▶ [CHALLENGE]:
Transcribe verbatim the text lines accompanying every item below, omitting the pictures from your answer.

..........

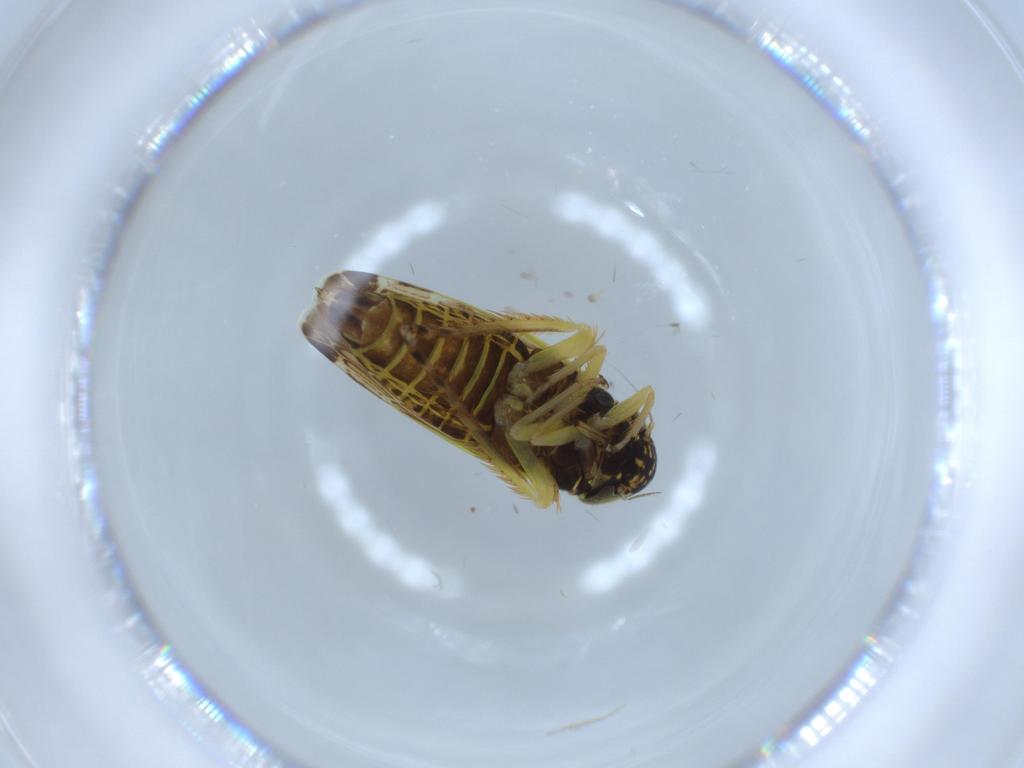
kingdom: Animalia
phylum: Arthropoda
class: Insecta
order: Hemiptera
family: Cicadellidae
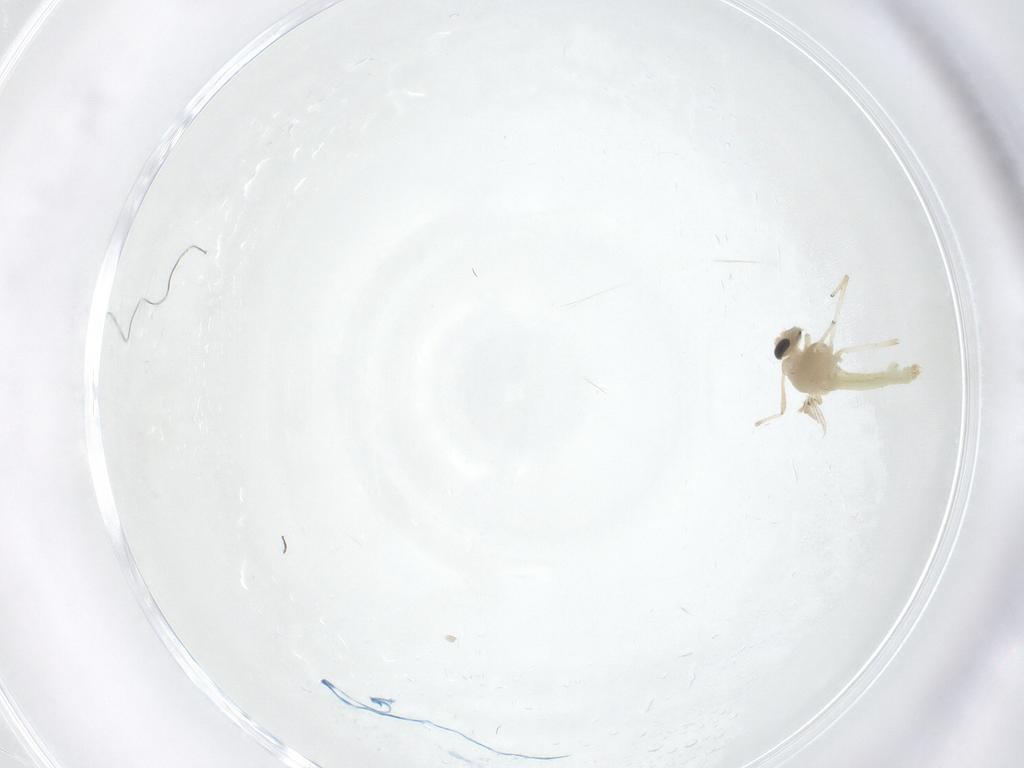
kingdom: Animalia
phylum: Arthropoda
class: Insecta
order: Diptera
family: Chironomidae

..........

▶ [TASK RESULT]:
kingdom: Animalia
phylum: Arthropoda
class: Insecta
order: Hemiptera
family: Cicadellidae
kingdom: Animalia
phylum: Arthropoda
class: Insecta
order: Diptera
family: Chironomidae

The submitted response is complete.